Tuchman continued, "The sudden onset of the global COVID-19 pandemic has brought with it a new set of challenges and client opportunities in several verticals, and we're leveraging our CX technology platform and overall organizational agility to support this current reality. We spent over a decade building this end-to-end platform to meet the unique demands of a virtual economy. Our team has been working tirelessly to respond swiftly to support surging engagement volumes with expertise in implementing a range of market leading Digital customer experience technology and automation. We are well positioned to win a disproportionate share of new pipeline opportunities for essential service providers.

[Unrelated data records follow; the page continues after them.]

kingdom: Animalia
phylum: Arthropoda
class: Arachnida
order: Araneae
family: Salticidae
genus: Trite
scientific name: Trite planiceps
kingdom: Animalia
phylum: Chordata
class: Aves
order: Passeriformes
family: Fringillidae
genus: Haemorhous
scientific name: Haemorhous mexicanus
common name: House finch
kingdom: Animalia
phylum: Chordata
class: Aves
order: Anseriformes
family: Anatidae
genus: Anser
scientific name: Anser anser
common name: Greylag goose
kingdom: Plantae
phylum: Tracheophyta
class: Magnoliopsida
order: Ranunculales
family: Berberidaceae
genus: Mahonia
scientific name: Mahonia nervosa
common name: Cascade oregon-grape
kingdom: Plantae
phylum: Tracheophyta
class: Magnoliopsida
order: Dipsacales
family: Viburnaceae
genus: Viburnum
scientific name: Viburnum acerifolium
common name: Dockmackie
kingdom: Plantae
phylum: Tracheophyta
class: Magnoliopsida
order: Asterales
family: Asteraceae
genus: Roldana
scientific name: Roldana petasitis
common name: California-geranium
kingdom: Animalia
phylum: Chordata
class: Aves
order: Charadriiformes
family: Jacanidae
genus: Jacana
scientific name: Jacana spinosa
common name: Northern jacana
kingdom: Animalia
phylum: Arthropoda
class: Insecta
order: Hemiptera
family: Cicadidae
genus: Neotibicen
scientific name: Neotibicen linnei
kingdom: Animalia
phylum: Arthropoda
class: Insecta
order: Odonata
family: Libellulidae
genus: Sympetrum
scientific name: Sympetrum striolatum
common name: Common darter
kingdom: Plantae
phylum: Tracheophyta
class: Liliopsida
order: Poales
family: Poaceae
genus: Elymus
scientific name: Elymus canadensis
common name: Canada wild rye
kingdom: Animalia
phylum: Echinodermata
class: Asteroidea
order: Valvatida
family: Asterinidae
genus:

Successfully pivoting to these engagements keeps us on a compelling growth trajectory for the time being and will help us to bridge back to a more normalized recovery environment."
BUSINESS OUTLOOK
"The inherent value of our diverse portfolio of marquee clients, the resiliency and agility of our business model, and strength of our balance sheet, liquidity and cash flow carry even greater importance during uncertain times," commented Regina Paolillo, chief financial and administrative officer. "We are confident that we have the necessary resources to support our existing business as well as new business opportunities associated with the pandemic."
Paolillo continued, "While it is too early to fully understand the net impact of COVID-19 on our financial performance, we continue to see net top and bottom line growth in 2020. We estimate the combination of a healthy revenue backlog, COVID-19 related surge work, and the increased volumes from recent acquisitions to more than offset the economic headwinds of this crisis."